Dynamic and Static Object Detection Considering Fusion Regions and Point-wise Features
This work addresses the need for more detailed object information to improve autonomous vehicle safety in urban environments, but it is incremental as it builds on existing methods.
The paper tackles the problem of detecting static and dynamic objects for autonomous vehicles by fusing YoloV3 and a Bayesian filter to extract additional characteristics like position, velocity, and heading, achieving performance assessed on benchmark and real-world data compared to another approach.

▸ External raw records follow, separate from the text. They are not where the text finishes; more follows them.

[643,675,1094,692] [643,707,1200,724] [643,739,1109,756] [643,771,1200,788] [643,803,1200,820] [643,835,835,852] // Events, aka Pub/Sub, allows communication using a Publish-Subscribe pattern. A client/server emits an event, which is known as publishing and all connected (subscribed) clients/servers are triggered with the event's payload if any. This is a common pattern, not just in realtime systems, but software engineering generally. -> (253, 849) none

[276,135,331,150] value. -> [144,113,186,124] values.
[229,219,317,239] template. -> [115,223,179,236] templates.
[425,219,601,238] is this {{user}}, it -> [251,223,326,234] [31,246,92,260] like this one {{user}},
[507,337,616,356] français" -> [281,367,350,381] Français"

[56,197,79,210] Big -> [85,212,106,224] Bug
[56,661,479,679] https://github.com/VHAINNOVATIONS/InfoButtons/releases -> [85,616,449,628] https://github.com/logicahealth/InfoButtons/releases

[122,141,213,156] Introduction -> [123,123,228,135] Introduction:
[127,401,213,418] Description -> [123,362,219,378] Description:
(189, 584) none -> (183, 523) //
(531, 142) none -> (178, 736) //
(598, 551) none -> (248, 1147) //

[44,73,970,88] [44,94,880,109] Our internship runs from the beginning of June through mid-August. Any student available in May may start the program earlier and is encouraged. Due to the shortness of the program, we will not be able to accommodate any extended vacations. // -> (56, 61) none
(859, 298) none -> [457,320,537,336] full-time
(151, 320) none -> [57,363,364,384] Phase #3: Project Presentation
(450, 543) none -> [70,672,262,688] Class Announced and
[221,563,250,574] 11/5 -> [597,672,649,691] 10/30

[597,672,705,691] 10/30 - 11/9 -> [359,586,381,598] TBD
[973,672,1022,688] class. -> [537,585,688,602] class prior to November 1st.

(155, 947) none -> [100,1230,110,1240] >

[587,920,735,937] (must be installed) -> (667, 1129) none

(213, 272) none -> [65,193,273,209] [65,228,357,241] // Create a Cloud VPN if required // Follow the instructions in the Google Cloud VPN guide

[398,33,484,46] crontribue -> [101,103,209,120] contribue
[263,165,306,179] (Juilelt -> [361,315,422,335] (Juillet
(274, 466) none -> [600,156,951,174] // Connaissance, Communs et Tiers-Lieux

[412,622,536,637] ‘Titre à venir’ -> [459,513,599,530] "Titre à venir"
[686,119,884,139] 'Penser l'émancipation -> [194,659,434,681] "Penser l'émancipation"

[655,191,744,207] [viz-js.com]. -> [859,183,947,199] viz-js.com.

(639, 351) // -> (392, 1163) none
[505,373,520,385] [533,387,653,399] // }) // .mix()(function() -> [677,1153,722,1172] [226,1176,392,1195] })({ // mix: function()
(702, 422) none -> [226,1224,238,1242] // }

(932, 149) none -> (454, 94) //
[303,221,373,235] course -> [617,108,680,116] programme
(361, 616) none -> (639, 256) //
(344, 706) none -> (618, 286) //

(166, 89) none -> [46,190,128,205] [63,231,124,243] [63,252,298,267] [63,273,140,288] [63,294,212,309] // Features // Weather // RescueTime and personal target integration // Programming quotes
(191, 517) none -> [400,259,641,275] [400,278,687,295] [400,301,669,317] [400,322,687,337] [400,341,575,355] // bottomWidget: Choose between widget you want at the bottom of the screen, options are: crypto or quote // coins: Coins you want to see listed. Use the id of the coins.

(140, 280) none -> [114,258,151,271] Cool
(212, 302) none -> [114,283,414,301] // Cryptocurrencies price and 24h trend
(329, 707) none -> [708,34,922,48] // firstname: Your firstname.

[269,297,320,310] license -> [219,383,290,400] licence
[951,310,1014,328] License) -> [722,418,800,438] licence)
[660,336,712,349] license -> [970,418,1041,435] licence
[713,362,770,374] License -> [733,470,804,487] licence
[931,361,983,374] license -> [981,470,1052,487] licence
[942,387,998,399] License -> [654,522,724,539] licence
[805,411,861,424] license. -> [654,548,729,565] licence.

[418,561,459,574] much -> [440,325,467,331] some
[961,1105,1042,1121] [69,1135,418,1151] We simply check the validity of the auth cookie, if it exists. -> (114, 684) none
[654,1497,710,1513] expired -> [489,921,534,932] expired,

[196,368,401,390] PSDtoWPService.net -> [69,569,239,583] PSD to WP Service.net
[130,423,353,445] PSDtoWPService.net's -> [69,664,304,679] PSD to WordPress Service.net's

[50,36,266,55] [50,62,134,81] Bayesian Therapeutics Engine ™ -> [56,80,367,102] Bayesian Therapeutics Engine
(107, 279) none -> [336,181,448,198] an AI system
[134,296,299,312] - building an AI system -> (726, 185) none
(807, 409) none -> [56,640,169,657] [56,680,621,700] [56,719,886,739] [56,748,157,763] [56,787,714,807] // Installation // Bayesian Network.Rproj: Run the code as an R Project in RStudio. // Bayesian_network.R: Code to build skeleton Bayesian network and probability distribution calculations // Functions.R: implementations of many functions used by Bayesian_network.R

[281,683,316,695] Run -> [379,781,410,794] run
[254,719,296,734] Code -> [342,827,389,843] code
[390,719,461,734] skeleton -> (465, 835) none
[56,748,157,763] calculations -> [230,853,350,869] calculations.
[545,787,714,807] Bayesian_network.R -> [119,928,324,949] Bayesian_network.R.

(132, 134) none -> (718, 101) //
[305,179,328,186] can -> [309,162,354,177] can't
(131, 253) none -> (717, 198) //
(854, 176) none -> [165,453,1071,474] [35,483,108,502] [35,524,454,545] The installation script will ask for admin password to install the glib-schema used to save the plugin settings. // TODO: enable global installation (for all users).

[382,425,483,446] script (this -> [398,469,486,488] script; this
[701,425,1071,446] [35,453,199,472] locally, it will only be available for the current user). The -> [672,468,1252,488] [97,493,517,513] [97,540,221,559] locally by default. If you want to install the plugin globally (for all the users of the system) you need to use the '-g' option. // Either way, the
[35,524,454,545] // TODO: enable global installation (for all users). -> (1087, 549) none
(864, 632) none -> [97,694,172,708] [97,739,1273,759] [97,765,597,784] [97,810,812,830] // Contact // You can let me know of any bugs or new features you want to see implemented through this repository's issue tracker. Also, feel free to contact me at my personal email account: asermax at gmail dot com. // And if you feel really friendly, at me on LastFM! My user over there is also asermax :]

Object detection is a critical problem for the safe interaction between autonomous vehicles and road users. Deep-learning methodologies allowed the development of object detection approaches with better performance. However, there is still the challenge to obtain more characteristics from the objects detected in real-time. The main reason is that more information from the environment's objects can improve the autonomous vehicle capacity to face different urban situations. This paper proposes a new approach to detect static and dynamic objects in front of an autonomous vehicle. Our approach can also get other characteristics from the objects detected, like their position, velocity, and heading. We develop our proposal fusing results of the environment's interpretations achieved of YoloV3 and a Bayesian filter. To demonstrate our proposal's performance, we asses it through a benchmark dataset and real-world data obtained from an autonomous platform. We compared the results achieved with another approach.